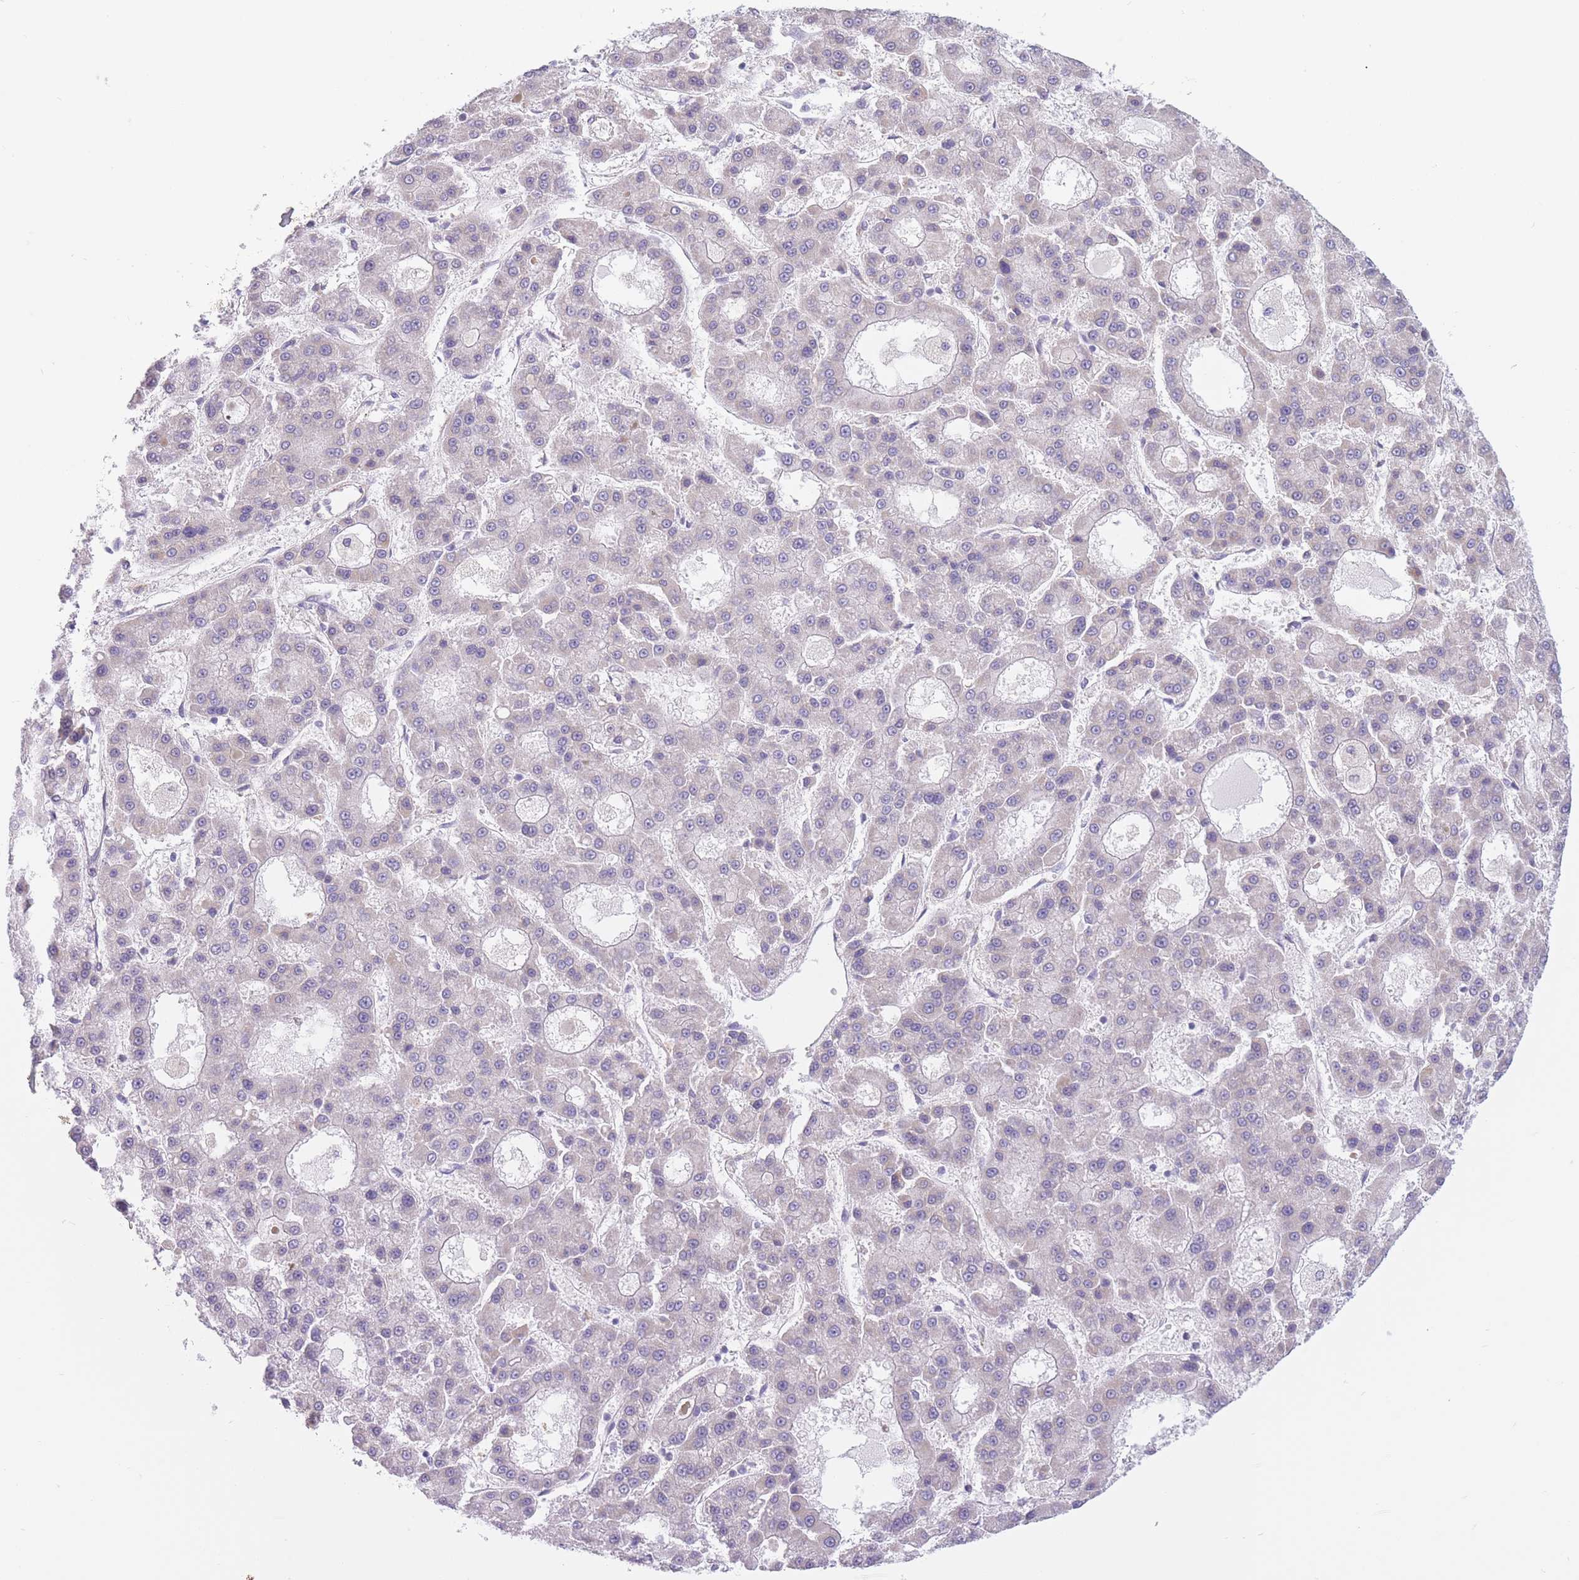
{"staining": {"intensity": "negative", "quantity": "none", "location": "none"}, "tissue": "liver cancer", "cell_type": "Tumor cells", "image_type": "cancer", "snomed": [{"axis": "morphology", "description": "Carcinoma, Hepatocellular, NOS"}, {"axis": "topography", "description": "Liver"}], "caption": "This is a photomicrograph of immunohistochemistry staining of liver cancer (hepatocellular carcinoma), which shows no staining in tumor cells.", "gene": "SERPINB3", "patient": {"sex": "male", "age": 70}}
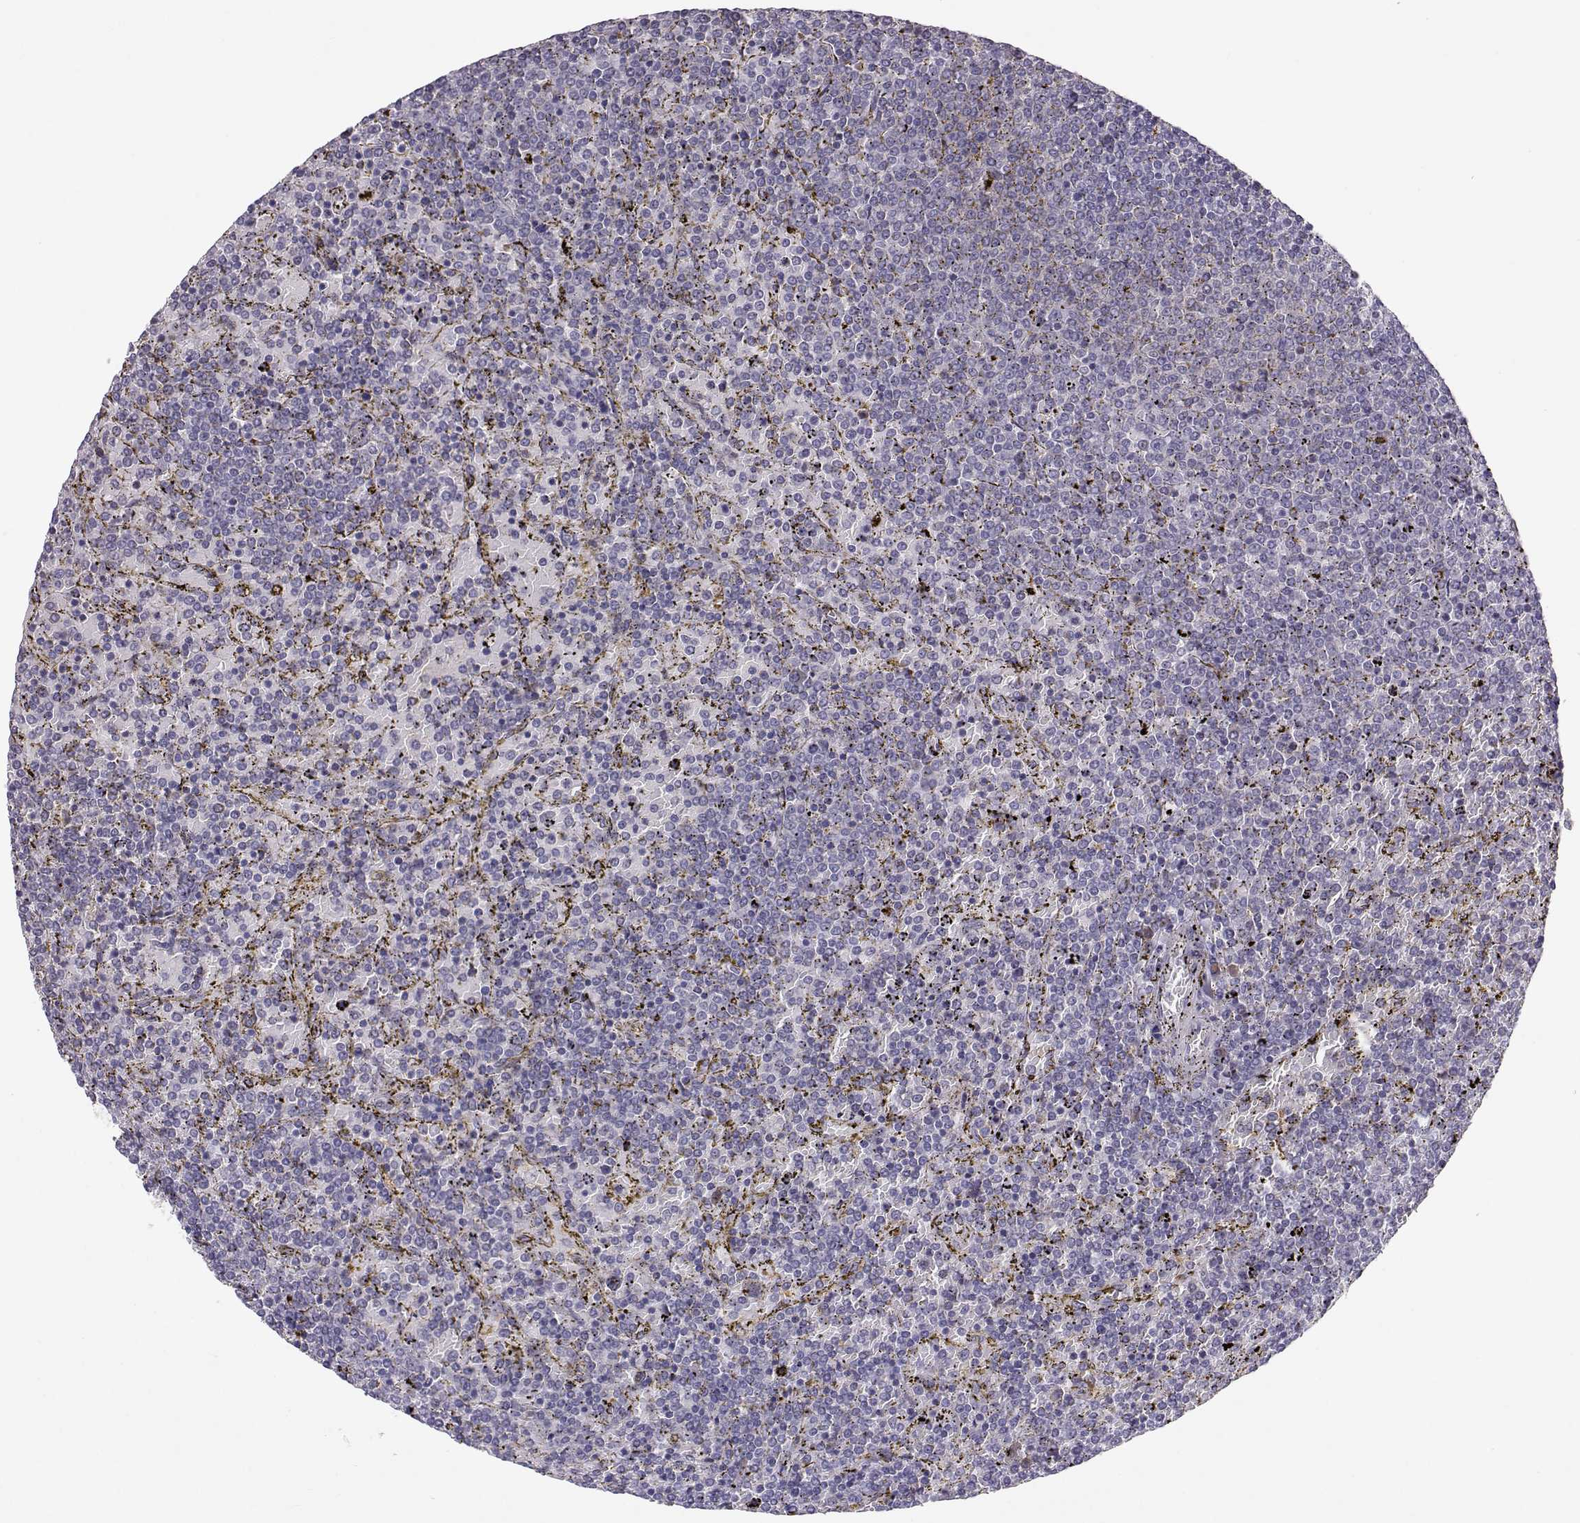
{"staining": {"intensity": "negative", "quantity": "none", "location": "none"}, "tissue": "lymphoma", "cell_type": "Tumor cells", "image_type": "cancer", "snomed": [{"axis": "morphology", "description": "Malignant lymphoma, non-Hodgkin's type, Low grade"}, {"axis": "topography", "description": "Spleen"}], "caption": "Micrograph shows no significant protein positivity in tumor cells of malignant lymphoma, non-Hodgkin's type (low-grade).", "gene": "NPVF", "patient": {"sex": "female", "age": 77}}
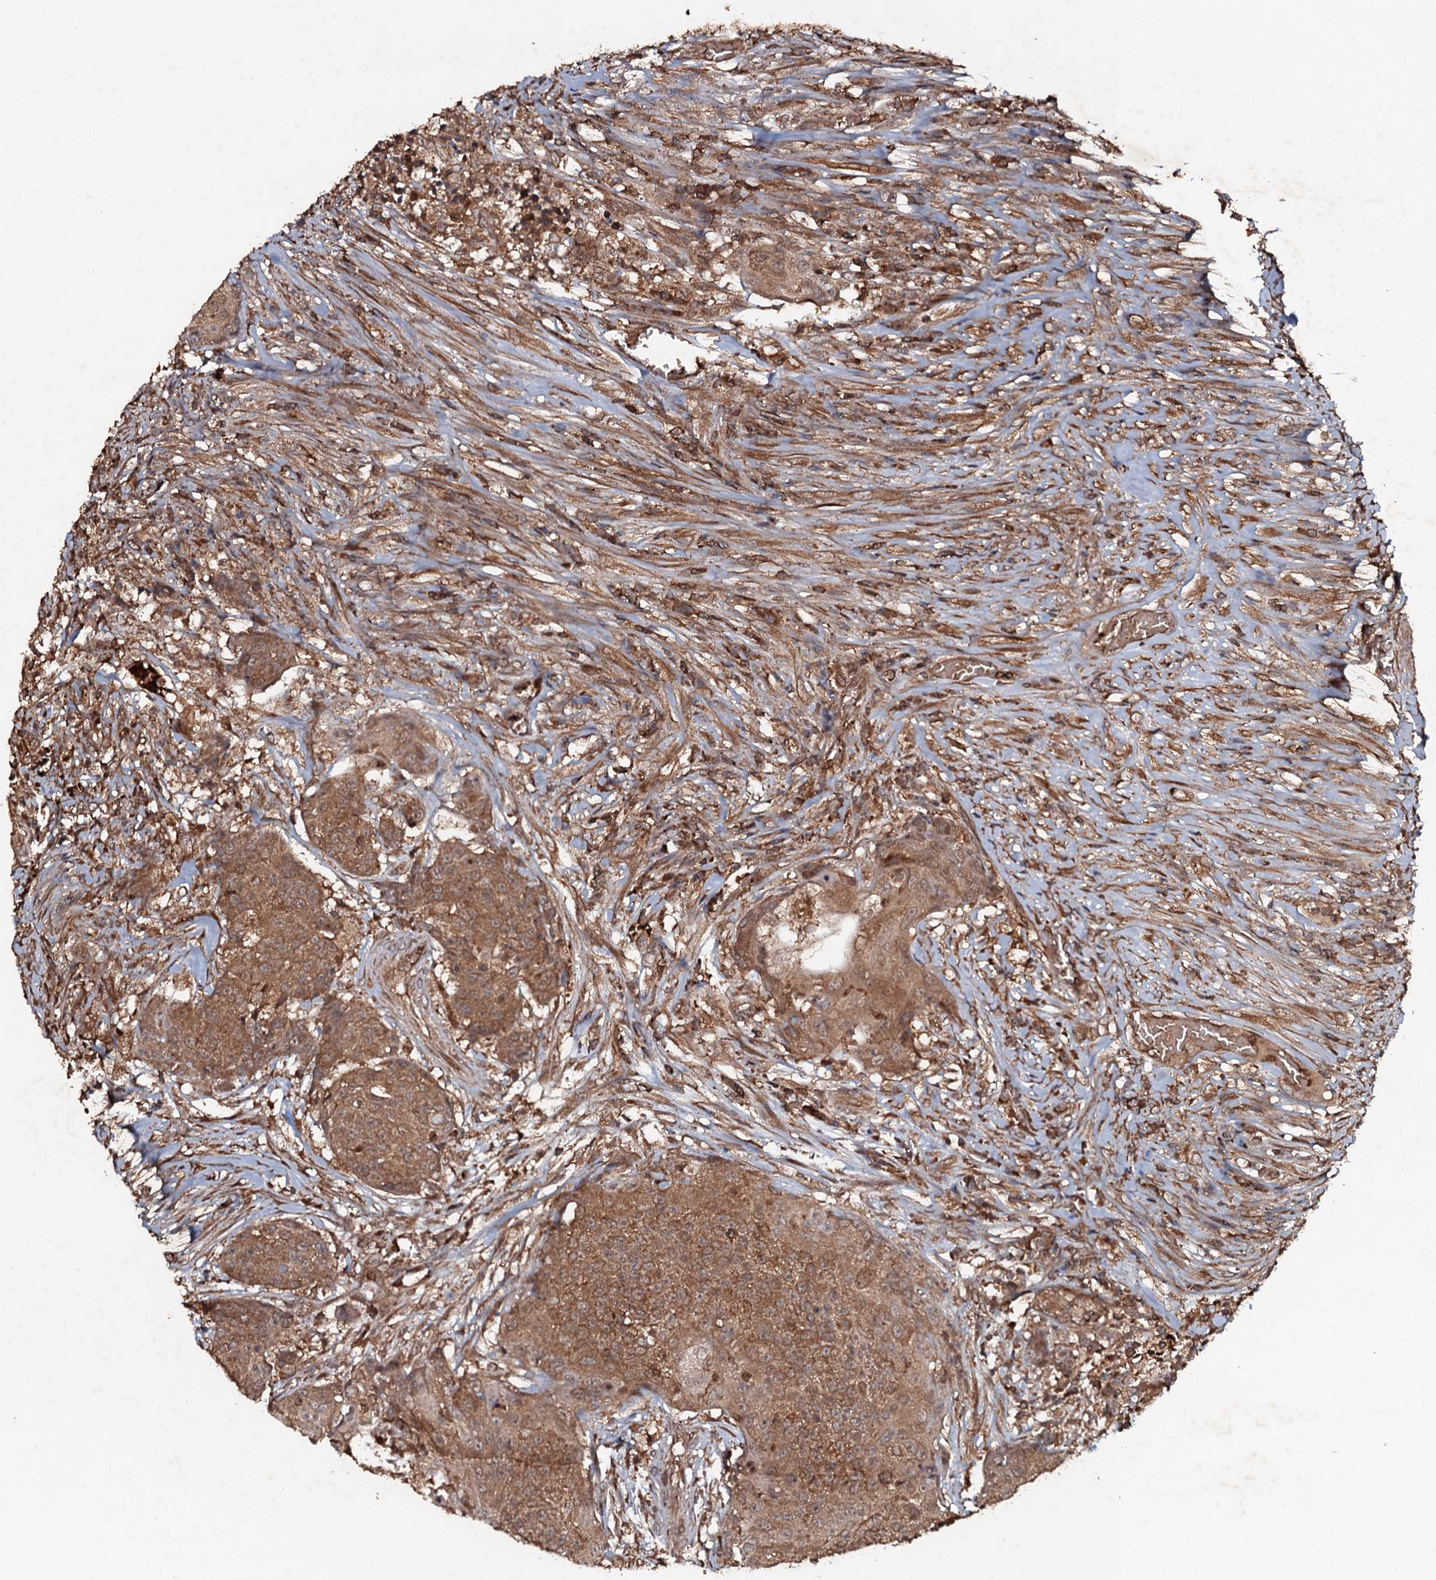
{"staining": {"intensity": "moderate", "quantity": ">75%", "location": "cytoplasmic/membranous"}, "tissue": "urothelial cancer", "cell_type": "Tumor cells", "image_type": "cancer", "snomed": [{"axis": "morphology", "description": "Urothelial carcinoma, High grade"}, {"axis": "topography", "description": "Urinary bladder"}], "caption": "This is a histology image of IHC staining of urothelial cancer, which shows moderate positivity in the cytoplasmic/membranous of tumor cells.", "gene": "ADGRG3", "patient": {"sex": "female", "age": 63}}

#####

**Required work**
Omit the pictures and print the listing exactly.

**Response for this exercise**
{"staining": {"intensity": "negative", "quantity": "none", "location": "none"}, "tissue": "liver cancer", "cell_type": "Tumor cells", "image_type": "cancer", "snomed": [{"axis": "morphology", "description": "Carcinoma, Hepatocellular, NOS"}, {"axis": "topography", "description": "Liver"}], "caption": "This is a photomicrograph of immunohistochemistry staining of liver cancer (hepatocellular carcinoma), which shows no staining in tumor cells.", "gene": "SERPINB3", "patient": {"sex": "male", "age": 70}}
{"staining": {"intensity": "negative", "quantity": "none", "location": "none"}, "tissue": "lymphoma", "cell_type": "Tumor cells", "image_type": "cancer", "snomed": [{"axis": "morphology", "description": "Malignant lymphoma, non-Hodgkin's type, Low grade"}, {"axis": "topography", "description": "Spleen"}], "caption": "Micrograph shows no significant protein positivity in tumor cells of malignant lymphoma, non-Hodgkin's type (low-grade).", "gene": "NPVF", "patient": {"sex": "female", "age": 77}}
{"staining": {"intensity": "moderate", "quantity": ">75%", "location": "cytoplasmic/membranous"}, "tissue": "urothelial cancer", "cell_type": "Tumor cells", "image_type": "cancer", "snomed": [{"axis": "morphology", "description": "Urothelial carcinoma, High grade"}, {"axis": "topography", "description": "Urinary bladder"}], "caption": "This is a histology image of IHC staining of urothelial cancer, which shows moderate positivity in the cytoplasmic/membranous of tumor cells.", "gene": "ADGRG3", "patient": {"sex": "female", "age": 63}}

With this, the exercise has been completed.